You came up with a mathematical method to correct for bias in underestimating the difference in expression levels between experimental and control samples with the cDNA arrays, but not with oligo arrays. So what should users do about the oligo array results?
A difficult question. We are not able to develop any mathematical model to correct the Affy fold change. Therefore, I think users should keep in mind that the fold changes, especially the larger ones, are probably underestimated in their Affy experiment.
Also, your fold change correction method for the cDNA arrays increases the CV for cDNA arrays from 20.2 percent to 33.6 percent. Does this mean you need to do more replicates?

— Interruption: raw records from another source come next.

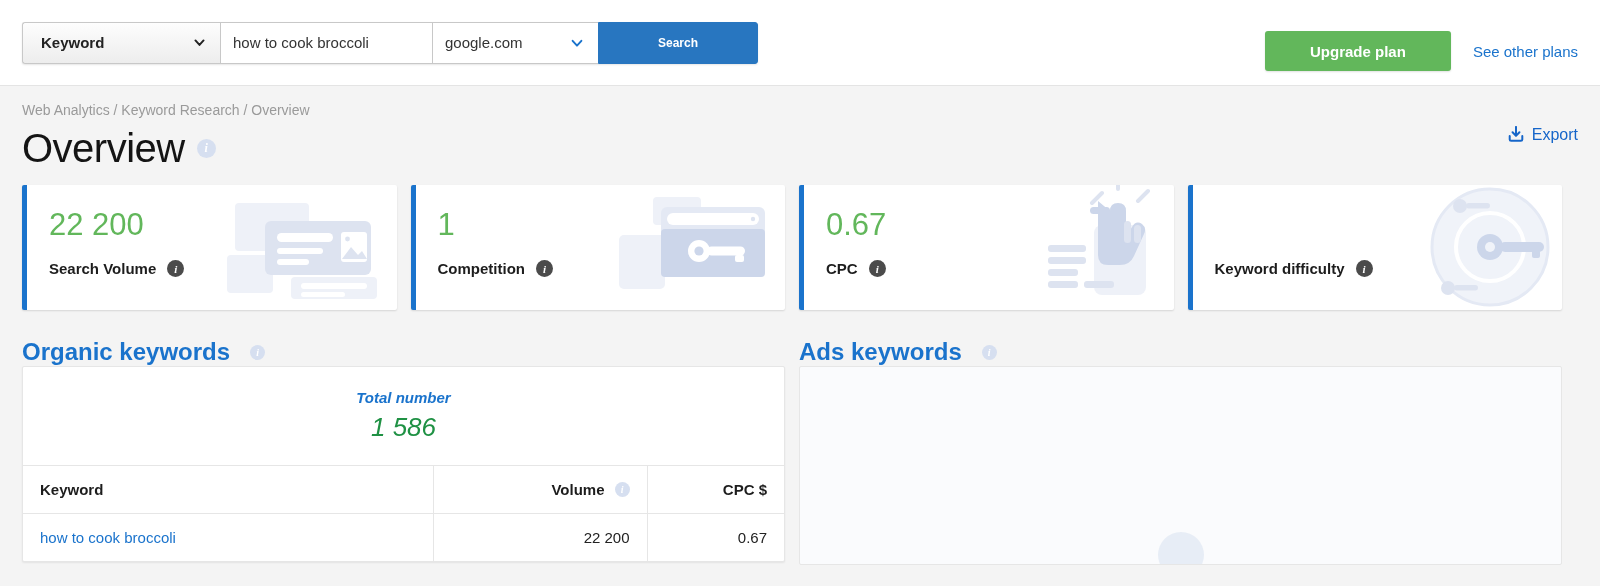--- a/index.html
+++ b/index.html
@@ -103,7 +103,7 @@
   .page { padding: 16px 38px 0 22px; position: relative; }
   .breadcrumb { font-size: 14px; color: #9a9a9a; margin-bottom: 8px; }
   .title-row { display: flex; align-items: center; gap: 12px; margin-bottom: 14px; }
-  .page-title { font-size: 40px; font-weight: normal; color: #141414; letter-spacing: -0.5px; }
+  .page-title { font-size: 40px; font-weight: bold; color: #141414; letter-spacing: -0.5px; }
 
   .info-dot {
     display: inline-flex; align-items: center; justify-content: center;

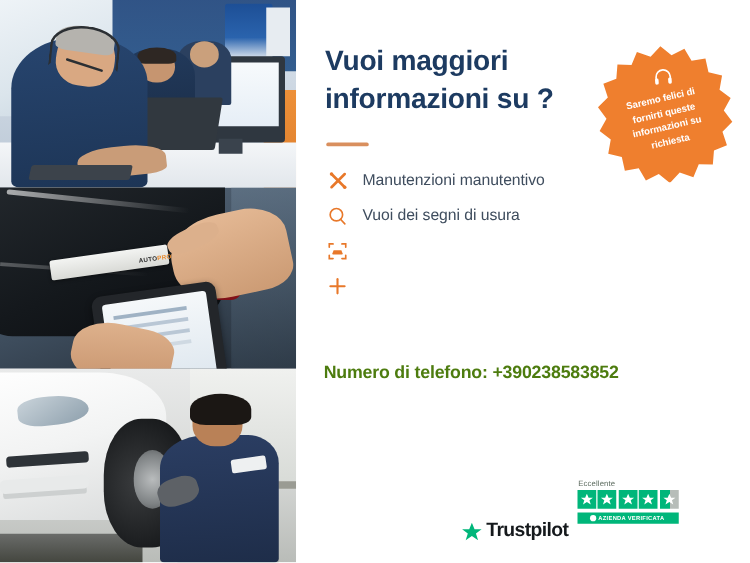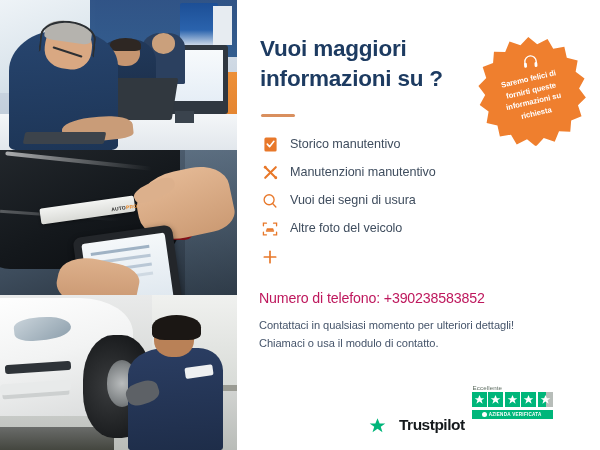--- a/index.html
+++ b/index.html
@@ -619,15 +619,6 @@
 
     <div class="bullets">
 
-      <div class="bullet">
-        <span class="bullet-icon">
-          <svg width="15" height="17" viewBox="0 0 16 18">
-            <rect x="1.5" y="1.5" width="13" height="15" rx="1.6" fill="#e8782a"></rect>
-            <path d="M4.6 8.6 L7 11.3 L11.6 5.6" stroke="#ffffff" stroke-width="1.7" fill="none" stroke-linecap="round" stroke-linejoin="round"></path>
-          </svg>
-        </span>
-        <span class="bullet-label">Storico manutentivo</span>
-      </div>
 
       <div class="bullet">
         <span class="bullet-icon">

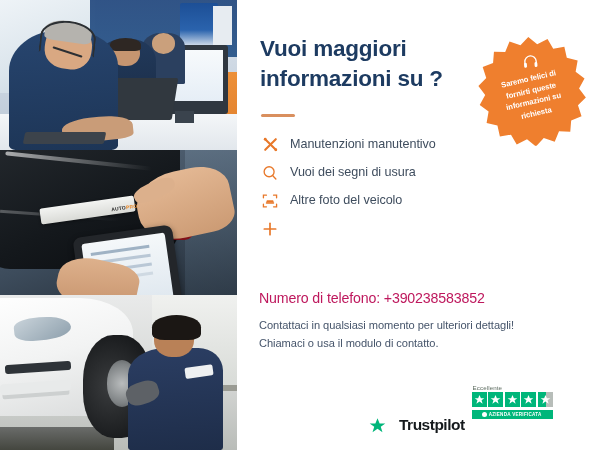--- a/index.html
+++ b/index.html
@@ -657,7 +657,6 @@
             <rect x="4.3" y="10.4" width="9.4" height="1.6" rx=".7" fill="#e8782a"></rect>
           </svg>
         </span>
-        <span class="bullet-label">Altre foto del veicolo</span>
       </div>
 
       <div class="bullet">

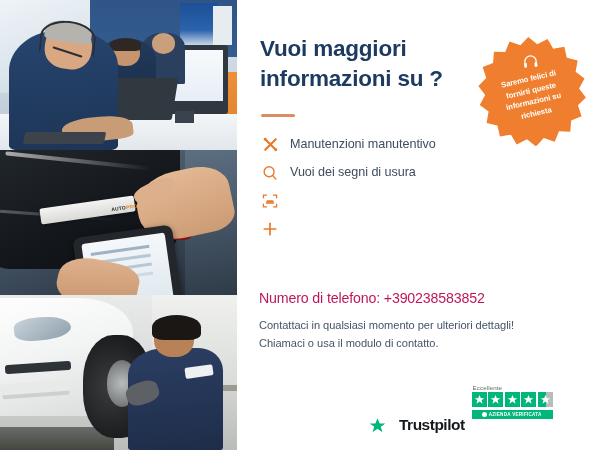--- a/index.html
+++ b/index.html
@@ -433,9 +433,9 @@
     position: absolute;
     left: 22px;
     top: 290px;
-    color: #be185d;
+    color: #4d7c0f;
     font-size: 14.2px;
-    font-weight: 400;
+    font-weight: 700;
     letter-spacing: -0.15px;
     white-space: nowrap;
   }

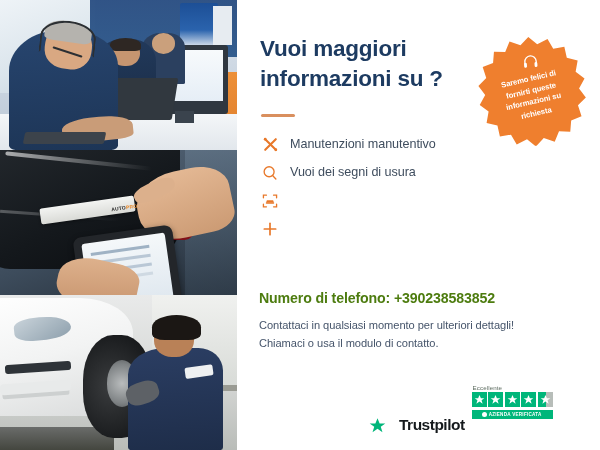--- a/index.html
+++ b/index.html
@@ -674,10 +674,6 @@
 
     <div class="phone">Numero di telefono: +390238583852</div>
 
-    <div class="contact-lines">
-      <div>Contattaci in qualsiasi momento per ulteriori dettagli!</div>
-      <div>Chiamaci o usa il modulo di contatto.</div>
-    </div>
 
     <div class="trustpilot">
       <div class="tp-logo">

More replicates will not help. After correction the fold changes scatter around the real value with a slightly higher standard deviation. Increasing sampling size will not improve the SD value.
Now you also came up with a new mathematical model for estimating the efficiency of PCR. Are you planning to publish this model on its own?
The model is already described in the Nucleic Acids Research paper and I don’t think we will write a paper on the model alone.
Also, what are you doing with microarrays now?
Actually I spend much more time on real-time PCR than on microarrays. I can do an Affy experiment in about two weeks, from cell treatment to RNA preparation to labeling to hybridization to data analysis. However, it takes me months to follow up those candidate genes. To us, array screening is for discovery of candidate genes. Further experiments, such as detailed time-course or dose-response are done using quantitative PCR. (For example, see “Coupling of GnRH concentration and the GnRH receptor-activated gene program,” Mol Endocrinol 2002 Jun;16(6):1145-53.) The Nucleic Acids Research paper is just a little side track. Since we have data on cDNA and on oligo arrays that compare essentially the same samples, we thought that many people would be interested to see how these two platforms compare.